Work task — From the records below, extract all the text exactly and leave the images behind.

Data under study —
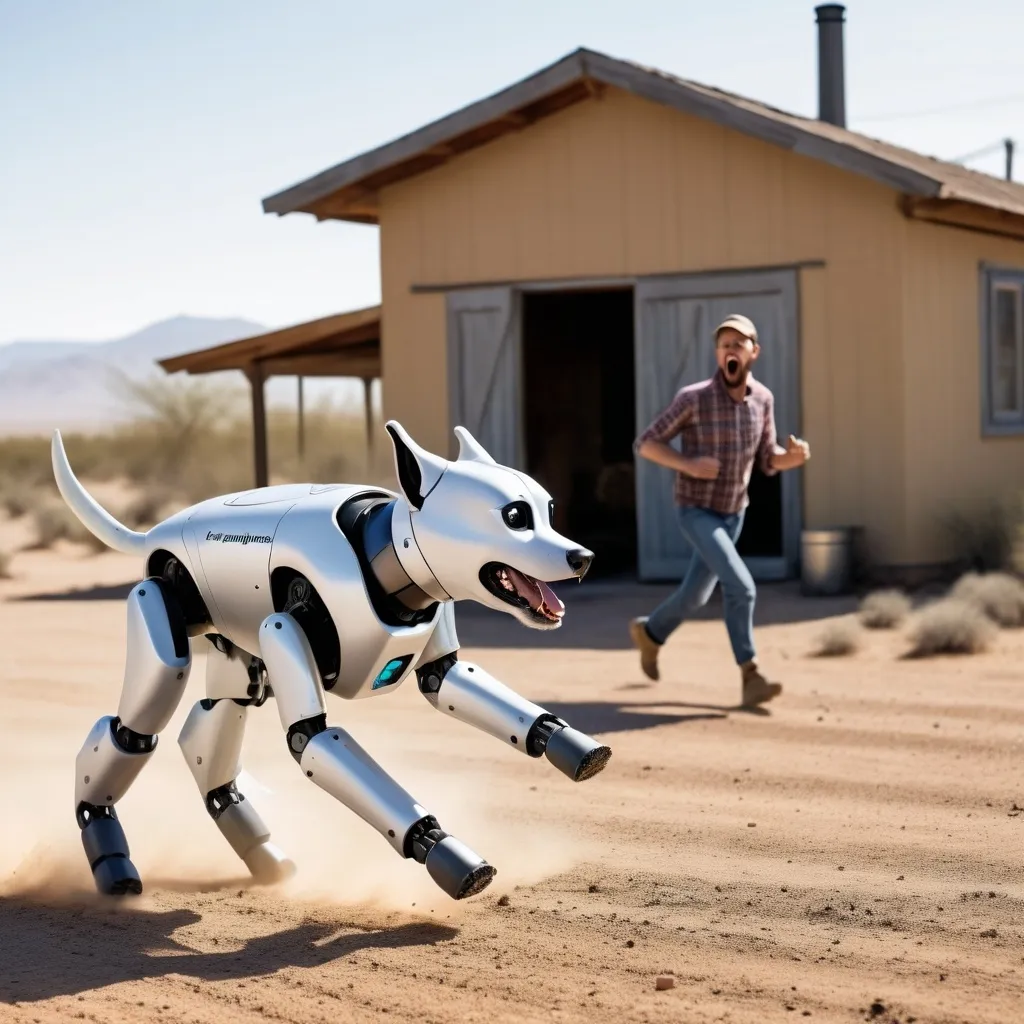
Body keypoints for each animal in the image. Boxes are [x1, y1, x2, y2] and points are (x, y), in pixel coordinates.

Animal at [54, 419, 606, 901]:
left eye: (548, 509)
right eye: (515, 517)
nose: (582, 558)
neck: (388, 551)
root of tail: (154, 535)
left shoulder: (432, 642)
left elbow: (441, 678)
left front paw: (572, 744)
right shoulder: (283, 624)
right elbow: (309, 737)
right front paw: (440, 848)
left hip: (236, 651)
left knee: (216, 724)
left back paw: (264, 856)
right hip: (167, 597)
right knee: (134, 729)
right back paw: (110, 857)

Exercise solution —
Body keypoints for each animal in the image. Boxes are [x1, y1, x2, y2] and points are (x, y), in pixel coordinates.

Animal at [54, 419, 606, 901]:
left eye: (548, 509)
right eye: (515, 517)
nose: (582, 558)
neck: (388, 551)
root of tail: (154, 535)
left shoulder: (432, 642)
left elbow: (441, 678)
left front paw: (572, 744)
right shoulder: (283, 624)
right elbow: (309, 737)
right front paw: (440, 848)
left hip: (236, 651)
left knee: (216, 724)
left back paw: (264, 856)
right hip: (167, 597)
right knee: (134, 729)
right back paw: (110, 857)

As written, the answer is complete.